O O Ø O O O O
How To Organize A Project
For fun, not profit.
- Commit to a task according to the client’s schedule. Best case will suffice.
- Assign someone to work on the project. Someone with good hair.
- Project details are valuable and prone to change. Ration them accordingly.
- As the task deadline approaches, release details in inverse proportion to the time remaining.
- Call your team members often with new client requests—or some of your own—but be sure to give them a break by periodically not calling or emailing at all.
- Assign additional people to the project as needed, using the linear T/N equation, where T is the time required for an given task, and N is the number of people added.
- If, for whatever reason, the project doesn’t scale linearly when people are added, compensate by stretching the denominator: Have staff just assigned to the project work lunch hours, evenings and weekends until the equation fits.
- The variable N need not vary from person to person.
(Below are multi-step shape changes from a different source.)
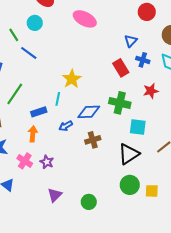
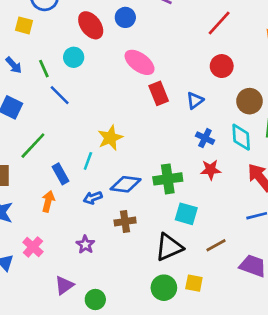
blue cross: (143, 60) -> (205, 138), moved
red rectangle: (121, 68) -> (159, 93), moved
green cross: (120, 103) -> (168, 179), turned -30
blue rectangle: (39, 112) -> (61, 174), turned 70
pink cross: (25, 161) -> (33, 247), moved
purple star: (47, 162) -> (85, 245), moved
yellow square: (152, 191) -> (194, 283), moved
green circle: (89, 202) -> (95, 300), moved

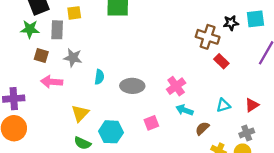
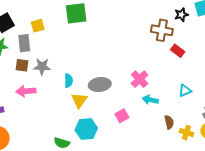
brown square: (41, 56) -> (22, 65), moved
yellow triangle: (80, 113) -> (79, 100), moved
brown semicircle: (202, 128) -> (169, 122), moved, turned 128

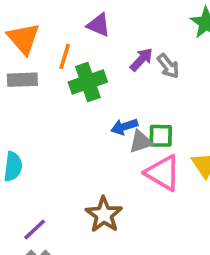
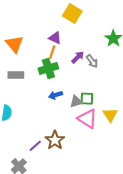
orange line: (65, 57) -> (52, 52), moved
gray rectangle: (22, 80) -> (16, 75), moved
blue arrow: (124, 127) -> (55, 95), moved
purple line: (35, 229) -> (35, 146), moved

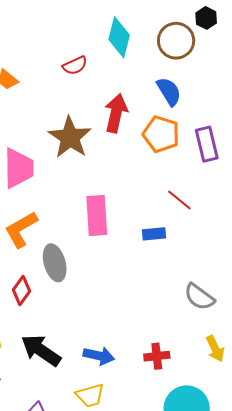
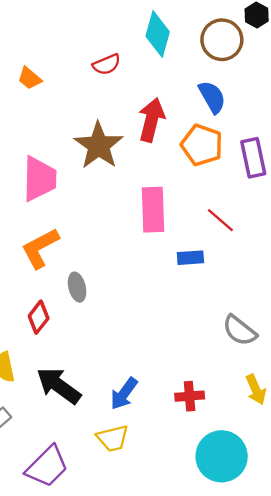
pink rectangle: (97, 216) -> (153, 210), moved
gray ellipse: (55, 263) -> (77, 287), size x0.7
blue arrow: (99, 356) -> (124, 394), turned 112

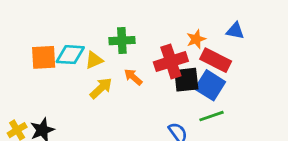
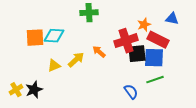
green cross: (122, 41) -> (89, 13), moved
yellow triangle: (94, 60) -> (54, 66), moved
blue square: (210, 85) -> (154, 58), turned -30

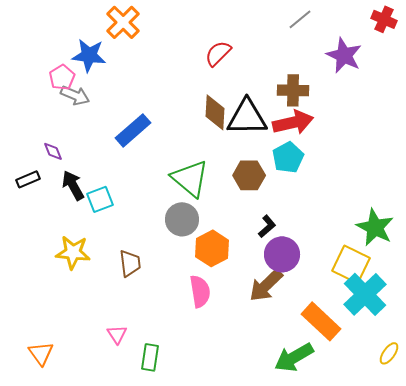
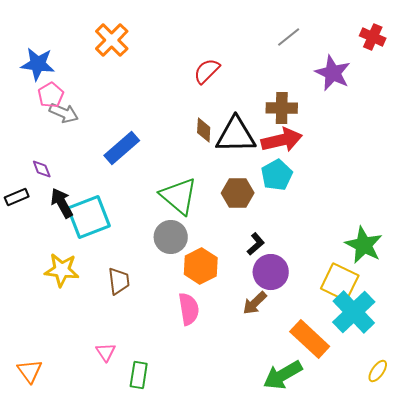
blue star: (89, 55) -> (38, 64), moved
brown diamond: (215, 112) -> (204, 130), size x0.7
cyan square: (100, 199) -> (89, 217), size x1.6
brown arrow: (266, 285) -> (255, 303), size x0.7

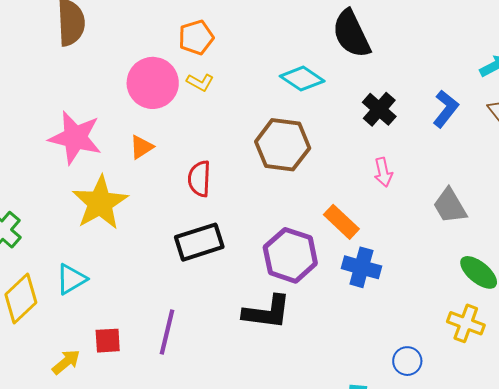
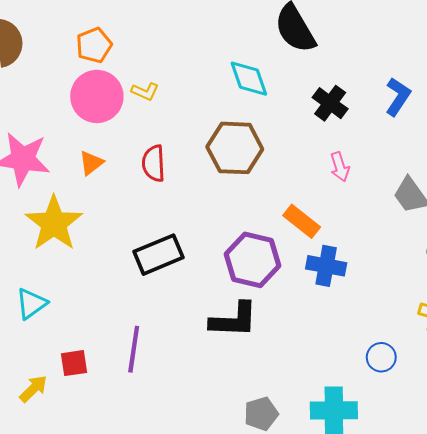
orange pentagon: (196, 37) -> (94, 45), moved
cyan diamond: (302, 79) -> (249, 79), turned 42
red semicircle: (199, 179) -> (154, 163), moved

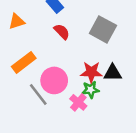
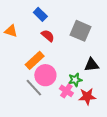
orange triangle: (17, 21) -> (11, 31), turned 40
orange rectangle: (24, 62) -> (35, 60), moved
red star: (91, 72) -> (87, 96), moved

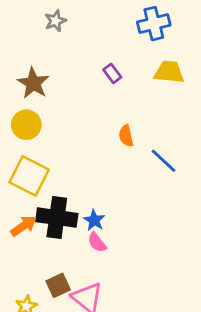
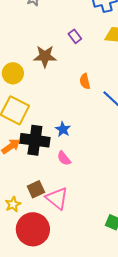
brown star: (33, 83) -> (45, 56), moved, turned -30
blue star: (94, 220) -> (63, 129), moved

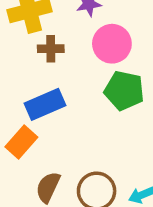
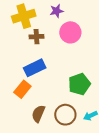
green pentagon: (124, 91) -> (79, 84), moved, turned -30

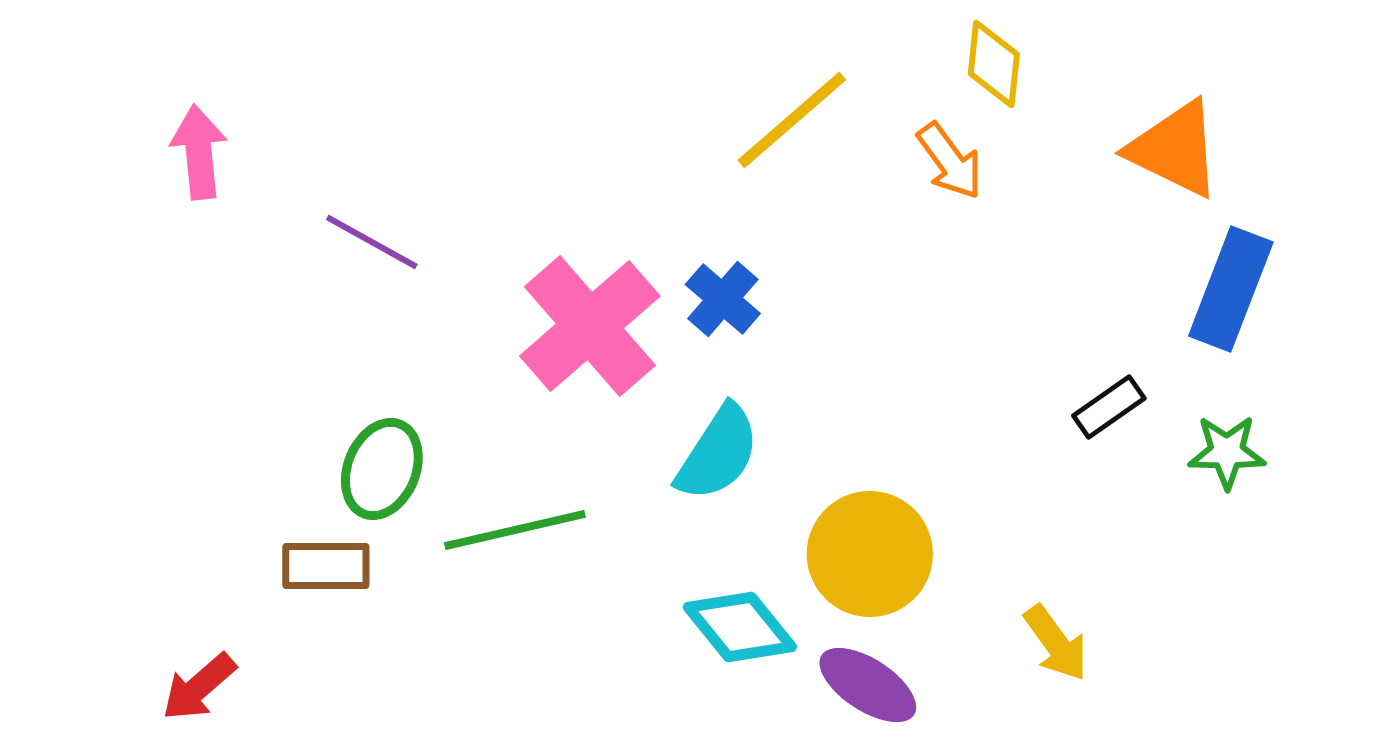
The more skilled will pick up the slack of the less experienced. This way, you can add limitless staff to a project without regard to bothersome and technical skill sets.
- Meeting times prior to office hours work best.
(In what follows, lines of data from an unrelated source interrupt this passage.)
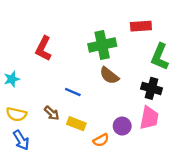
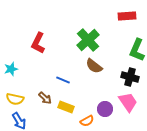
red rectangle: (141, 26) -> (127, 16), moved
green cross: (102, 45) -> (88, 40), turned -30
pink trapezoid: (149, 118) -> (128, 102), turned -45

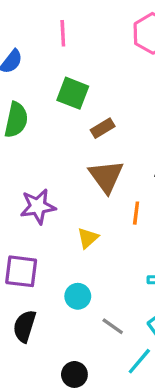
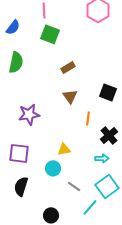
green square: (73, 93) -> (50, 34), moved
brown triangle: (106, 176) -> (70, 96), size x0.7
yellow triangle: (88, 238) -> (64, 149), moved, turned 32

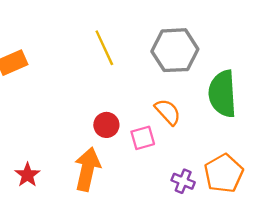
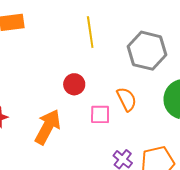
red circle: (106, 125) -> (74, 84), moved

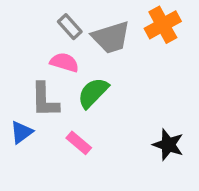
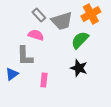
green semicircle: (93, 93) -> (80, 40), moved
pink rectangle: (79, 143) -> (44, 80), turned 56
black star: (168, 145) -> (79, 68), moved

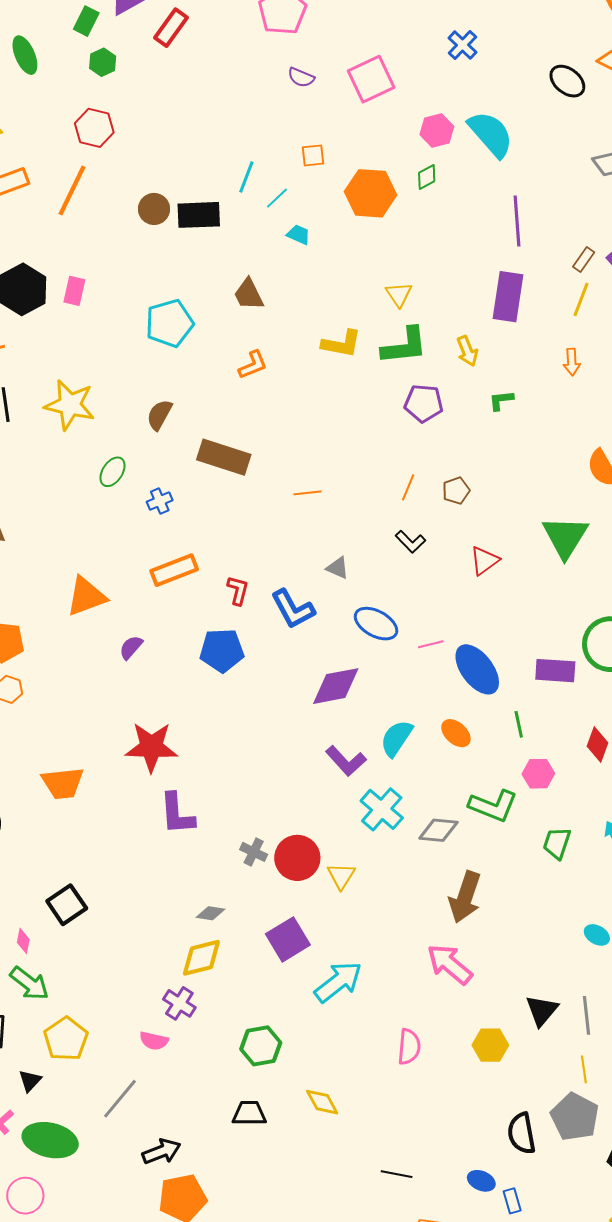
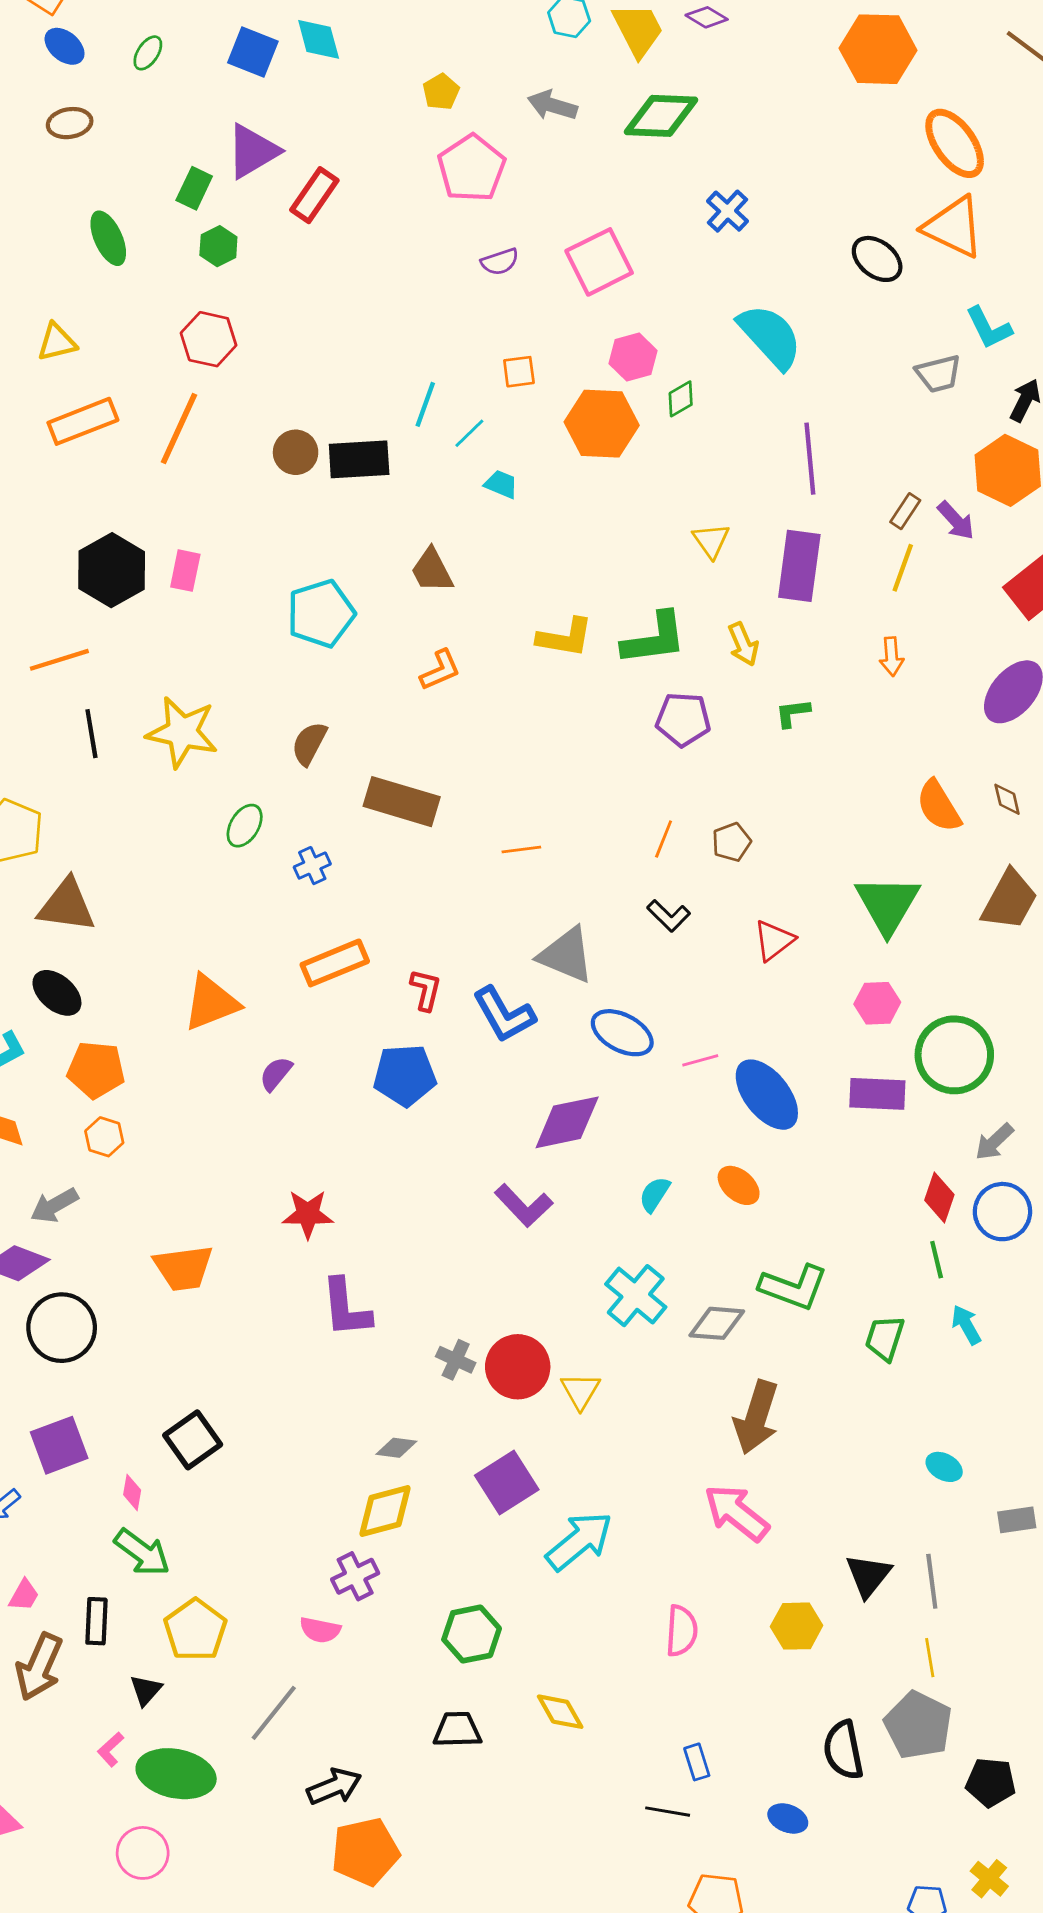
purple semicircle: (301, 77) -> (500, 262), turned -40
pink hexagon: (437, 131) -> (633, 357), moved
yellow triangle: (399, 294) -> (711, 541), moved
gray triangle: (338, 568) -> (566, 955), size x1.8
green line: (519, 724) -> (937, 1260), moved
cyan semicircle: (396, 738) -> (655, 1194), size x0.7
red star: (151, 747) -> (308, 1214), size x0.7
purple L-shape: (346, 761) -> (524, 1205), moved
pink hexagon: (538, 774) -> (877, 1003), moved
purple cross: (179, 1003) -> (355, 1576), turned 32
blue rectangle: (512, 1201) -> (697, 1762), moved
- Send cryptic messages from your Blackberry forwarding information sent to you. Entitle them “FYI” and mark the task as complete in your mental Gantt chart. Subject lines are for sissies.
- Re-send the same email.
- Have the client contact individual team members directly, so late changes can be immediately dealt with without the waste of centralized management.
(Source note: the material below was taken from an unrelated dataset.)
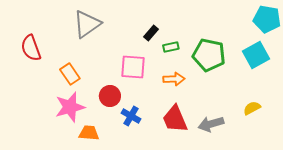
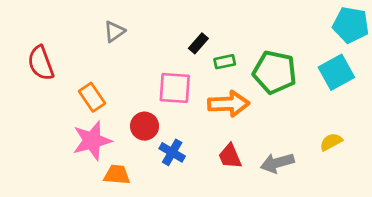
gray triangle: (87, 24) -> (114, 31), size x0.6
orange arrow: (174, 79) -> (229, 104), size x1.4
red trapezoid: (175, 119) -> (230, 156), size x0.7

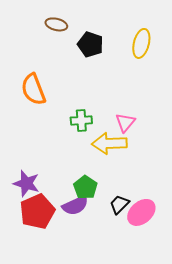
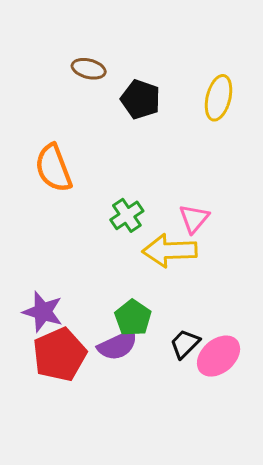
green cross: (81, 120) -> (127, 215), turned -30

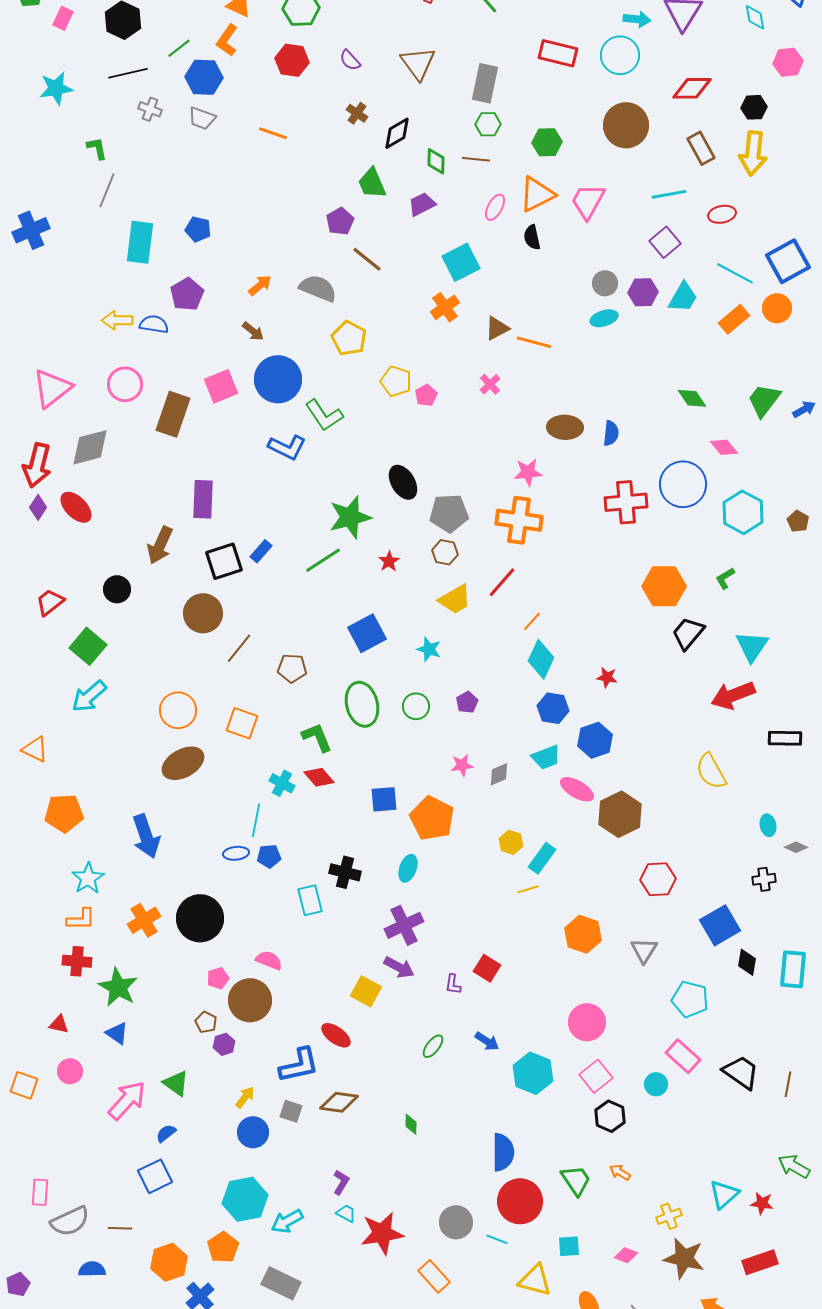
- Inject your own changes for the betterment of the project.
- Remember the principles of Getting to Yes. If the client asks, the answer is yes.
- Pull your goaltender with two minutes remaining.
- When the death march is over, reassign staff to other projects at critical points in their cycles. Hurry!
- Surprise the client with an unexpectedly large bill, later to be negotiated downward according to some regrettable fixed-fee letters of engagement.
- Revise bonuses downward accordingly.
- Celebrate your successes.
- Exclaim to your team. “You’re going to change the world!”